Yacoub Haythem, Zenzri Yosr, Cherif Dhouha, Ben Mansour Hajer, Attia Najla, Mokrani Cyrine, Ben Zid Khadija, Letaief Feryel, Maamouri Nadia, Mezlini Amel
Gastroenterolgy department, La Rabta Hospital, Tunis, Tunisia.
Faculty of Medicine of Tunis, El Manar university, Tunis, Tunisia.
BMC Gastroenterol. 2025 Mar 31;25(1):208. doi: 10.1186/s12876-025-03709-1.
Total neoadjuvant treatment (TNT) has become a standard treatment approach for locally advanced rectal cancer (LARC). Patients achieving pathological complete response (pCR) following TNT have better outcomes (overall survival, relapse free survival). However, not all patients treated for LARC with neoadjuvant treatment achieve pCR.
The aim of our study was to assess the rate and predictors of pCR.
We performed a retrospective study at medical oncology unit in a tertiary care teaching hospital. All consecutive LARC patients without any evidence of distant metastasis who underwent neoadjuvant chemoradiotherapy and surgery between June 2020 and January 2023 were included in the research. Pathological response to neoadjuvant treatment was assessed using Mandard grading system and response was categorized as pCR or not‑pCR. Two different standardized protocols for the neoadjuvant treatment were used: the first group was treated with induction chemotherapy followed by short course radiotherapy and the second group was treated with the RAPIDO protocol. Correlation between different studied parameters and pCR was determined using univariate and multivariate logistic regression analysis.
The mean age of the 91 included patients (46 men and 45 women) was 58.53 ± 10.3 years.

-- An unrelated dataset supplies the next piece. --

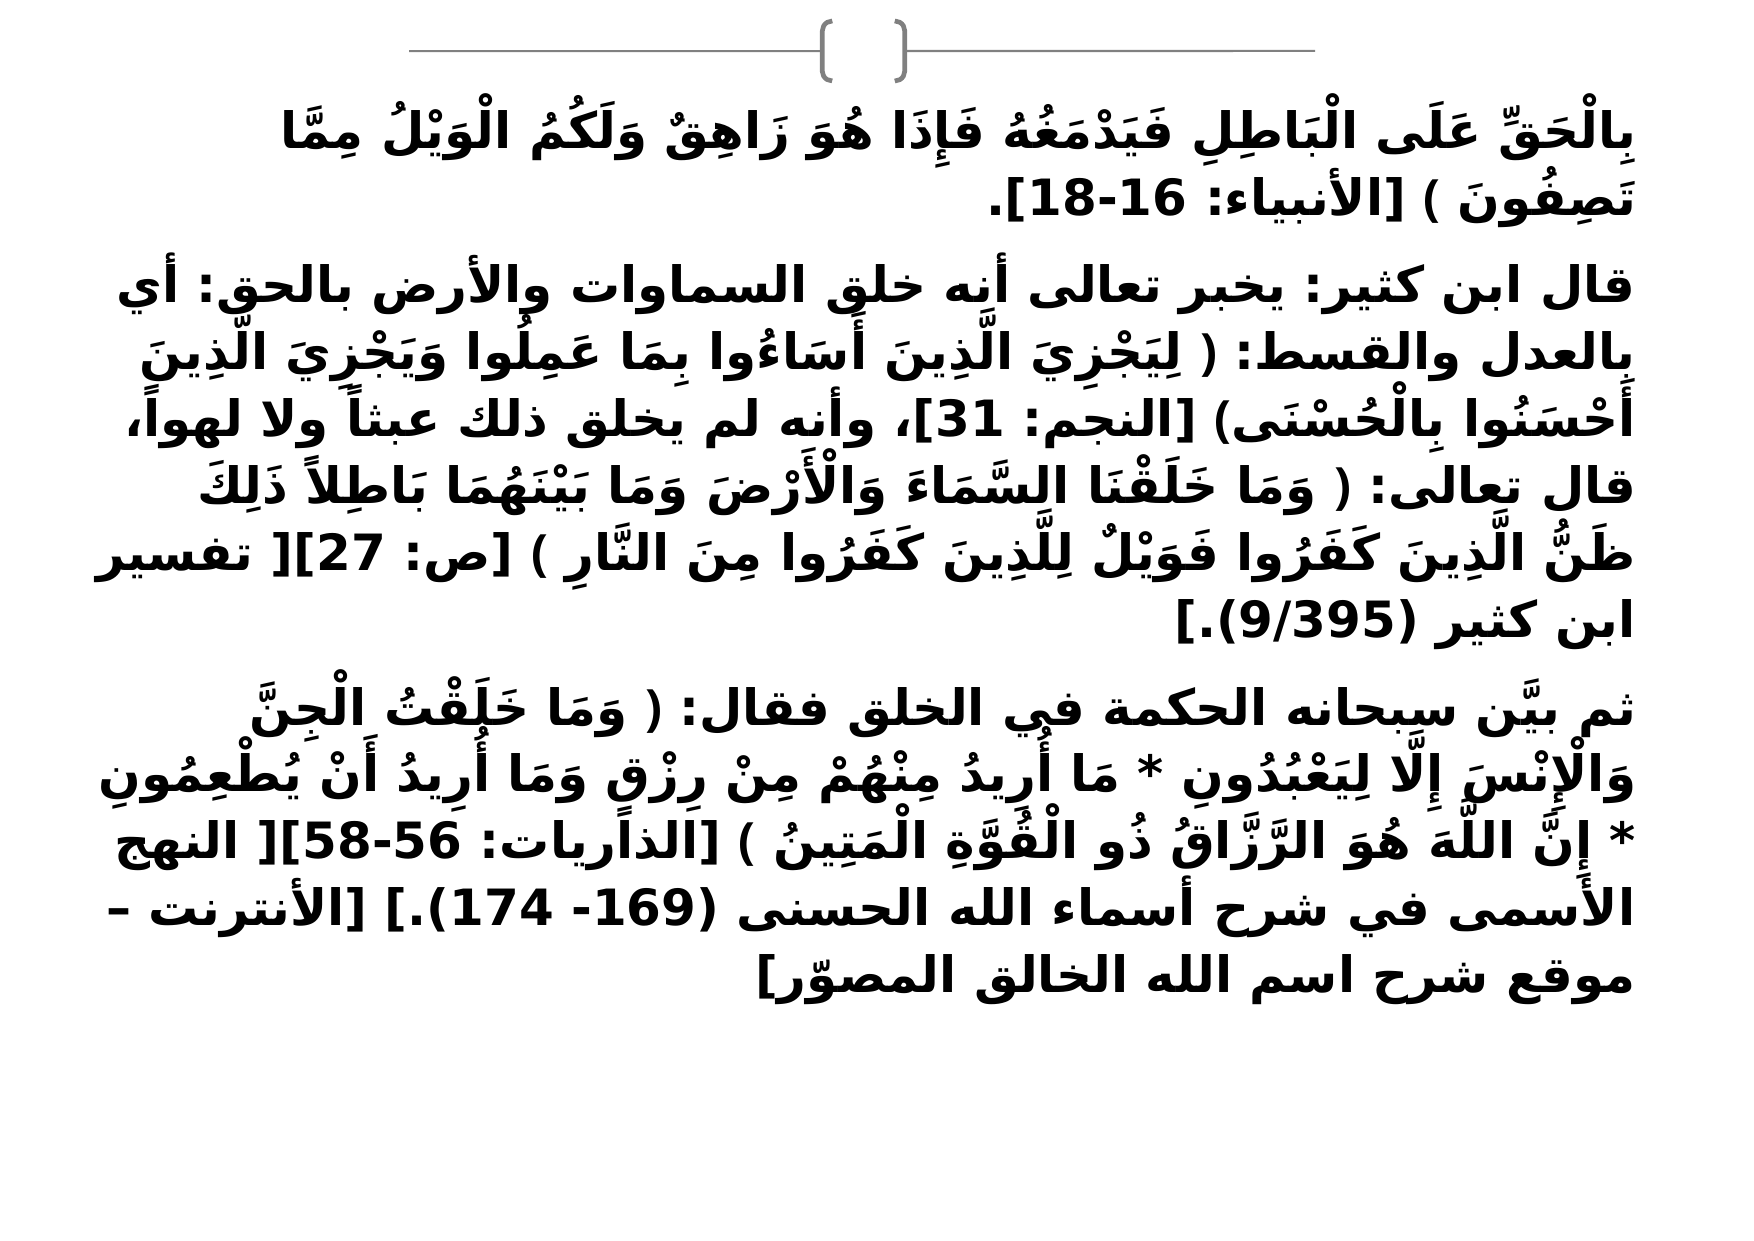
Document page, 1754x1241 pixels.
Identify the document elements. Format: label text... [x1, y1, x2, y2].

text ثم بيَّن سبحانه الحكمة في الخلق فقال: ﴿ وَمَا خَلَقْتُ الْجِنَّ وَالْإِنْسَ إِلَّا لِيَعْبُدُونِ * مَا أُرِيدُ مِنْهُمْ مِنْ رِزْقٍ وَمَا أُرِيدُ أَنْ يُطْعِمُونِ * إِنَّ اللَّهَ هُوَ الرَّزَّاقُ ذُو الْقُوَّةِ الْمَتِينُ ﴾ [الذاريات: 56-58][ النهج الأسمى في شرح أسماء الله الحسنى (169- 174).] [الأنترنت – موقع شرح اسم الله الخالق المصوّر] [89, 678, 1636, 1004]
text قال ابن كثير: يخبر تعالى أنه خلق السماوات والأرض بالحق: أي بالعدل والقسط: ﴿ لِيَجْزِيَ الَّذِينَ أَسَاءُوا بِمَا عَمِلُوا وَيَجْزِيَ الَّذِينَ أَحْسَنُوا بِالْحُسْنَى﴾ [النجم: 31]، وأنه لم يخلق ذلك عبثاً ولا لهواً، قال تعالى: ﴿ وَمَا خَلَقْنَا السَّمَاءَ وَالْأَرْضَ وَمَا بَيْنَهُمَا بَاطِلاً ذَلِكَ ظَنُّ الَّذِينَ كَفَرُوا فَوَيْلٌ لِلَّذِينَ كَفَرُوا مِنَ النَّارِ ﴾ [ص: 27][ تفسير ابن كثير (9/395).] [89, 256, 1636, 649]
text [89, 102, 1636, 227]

Twenty (22%) were found to have a pCR (Mandard TRG1) in the operative specimen. In univariate analysis, patients less than 60 years, continuation of chemotherapy and patients treated with the induction chemotherapy followed by short course radiotherapy showed a better pCR as compared to patients treated with Rapido protocol (p = 0.043, p = 0.0001 and p = 0.021 respectively). Patients with mucinous component had low pCR rates (p = 0.021). On logistic regression analysis, chemotherapy continuation (OR = 10.27, 95% CI = 2,14-49.32), and absence of mucinous component (OR = 12.6, 95% CI = 3.1-40.32) were significant predictors of pCR. The median survival was 37.7 months.
Mucinous component and chemotherapy interruption are associated with lower pCR rates. Integrating these factors into personalized treatment algorithms may help optimize therapeutic strategies and improve outcomes for patients with LARC.
全新辅助治疗(TNT)已成为局部晚期直肠癌(LARC)的标准治疗方法。接受TNT后达到病理完全缓解(pCR)的患者有更好的预后(总生存期、无复发生存期)。然而,并非所有接受新辅助治疗的LARC患者都能达到pCR。
本研究的目的是评估pCR的发生率及预测因素。
我们在一家三级医疗教学医院的肿瘤内科进行了一项回顾性研究。纳入2020年6月至2023年1月期间所有连续的、无远处转移证据且接受了新辅助放化疗及手术的LARC患者。使用曼德尔分级系统评估新辅助治疗的病理反应,并将反应分为pCR或非pCR。采用两种不同的标准化新辅助治疗方案:第一组先接受诱导化疗,随后接受短程放疗,第二组采用RAPIDO方案治疗。使用单因素和多因素逻辑回归分析确定不同研究参数与pCR之间的相关性。
纳入的91例患者(46例男性和45例女性)的平均年龄为58.53±10.3岁。在手术标本中发现20例(22%)达到pCR(曼德尔TRG1)。在单因素分析中,与接受RAPIDO方案治疗的患者相比,年龄小于60岁、继续化疗以及先接受诱导化疗后接受短程放疗的患者pCR情况更好(分别为p = 0.043、p = 0.0001和p = 0.021)。有黏液成分的患者pCR率较低(p = 0.021)。在逻辑回归分析中,继续化疗(OR = 10.27,95% CI = 2.14 - 49.32)和无黏液成分(OR = 12.6,95% CI = 3.1 - 40.32)是pCR的显著预测因素。中位生存期为37.7个月。
黏液成分和化疗中断与较低的pCR率相关。将这些因素纳入个性化治疗算法可能有助于优化治疗策略并改善LARC患者的预后。